The way such ideas work is not a mystery and what is interesting to note is that they apparently thrive on cross-pollination between different geographies and lives. Hearing someone else’s story, Ushasri remarks, lifts the person on the other side up in a new way. “When you listen to the highlights of someone’s career and also the failures on the way, you have a reassuring feeling of not being alone. This is also vital for addressing the confidence gap as a good role model and right visibility allows women to break their shells of ‘will I be able to do it well?’

Talking about personal experiences can help in a way never imagined before, Shachi also echoes.

Martin recommends that women still have a way to go in terms of building self-confidence and to fully realizing the value that many of their unique personal skills and attributes have in the workplace. “My advice is always when you are presented with an opportunity, take the step up!”

Finding HER matters

Inclusion is not a mere meme or word. It is also not just a noble thing but good business sense too, Ushasri adds emphatically. Women are great decision-makers and offer new insights into consumer markets so tapping their strengths is only going to help organizations immensely.

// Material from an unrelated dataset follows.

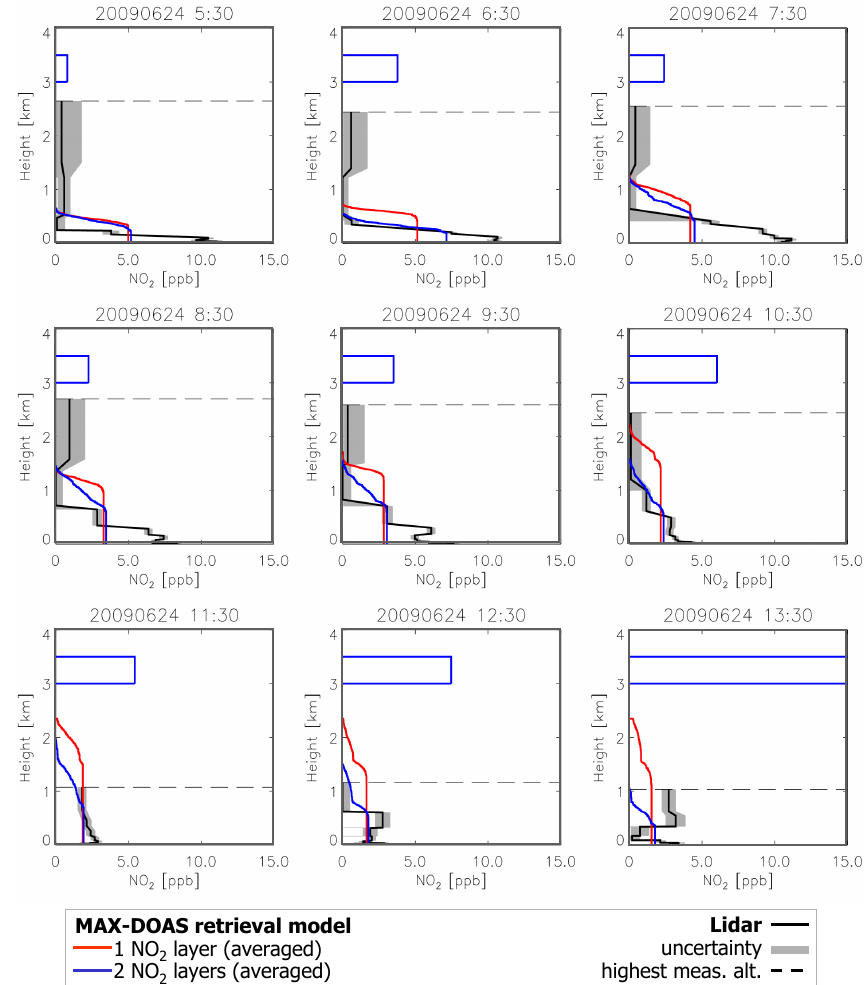
Fig. 12. Lidar NO 2 profiles and MAX-DOAS retrievals measured at the CINDI campaign on the 24 June 2009. The lidar profile is shown in black, with uncertainty estimate in gray and the highest measurement altitude shown with the dashed horizontal line. The average profiles retrieved with the MAX-DOAS one and two NO 2 layer algorithms are shown in red and blue respectively, they are obtained by averaging all block shaped profiles of the ensemble of 200 runs. During the first part of this day the agreement between the two measurements techniques in terms of tropospheric NO 2 columns was high, whereas the average NO 2 volume mixing ratio derived from MAX-DOAS was significantly below the NO 2 volume mixing ratio measured at the surface (Sect. 5.1). Note that NO 2 retrieved in the second layer of the two layer retrieval model should be interpreted as: NO 2 above approximately 1km, with unknown altitude (see Sect.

“It is extremely important for an organization to understand the women inside them. Women are more creative, more innovative and can use resources efficiently as a natural, in-built trait. Look at the top 50 entrepreneurs under 30 age group and some 30 to 40 per cent of that lot is women!”

Shachi could not agree more. “We are urging organizations to look at this as a business agenda and not just as a gender agenda.”

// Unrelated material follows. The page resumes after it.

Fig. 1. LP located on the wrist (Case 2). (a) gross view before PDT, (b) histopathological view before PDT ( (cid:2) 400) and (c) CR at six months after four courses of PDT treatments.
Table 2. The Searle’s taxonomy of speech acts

It is good to see that verticals like IT, ITeS and BFSI show a bright understanding of workforce diversity today, and the part of doing business with global corporations is helping these sectors widen their horizons about some conventional perceptions. “The RFP (Request For Proposal) exercise itself is rigorous on global practices when these companies approach clients and that’s where a more inclusive and encouraging diversity set-up falls in naturally. Yet, Heavy Industries or Manufacturing would be a far cry for some time, and would continue to have male-dominion with a slow pace of change, even if women are willing to participate at higher levels and roles.”

In the Pew Research survey some voices affirmed that the electorate and corporate America are just not ready to put more women in top leadership positions. Some 53 per cent believe men will continue to hold more top executive positions in business in the future; and 44 per cent feel it is only a matter of time before as many women are in top executive positions as men.

Yet, 73 per cent Americans expect to see a female president in their lifetime! Think that over.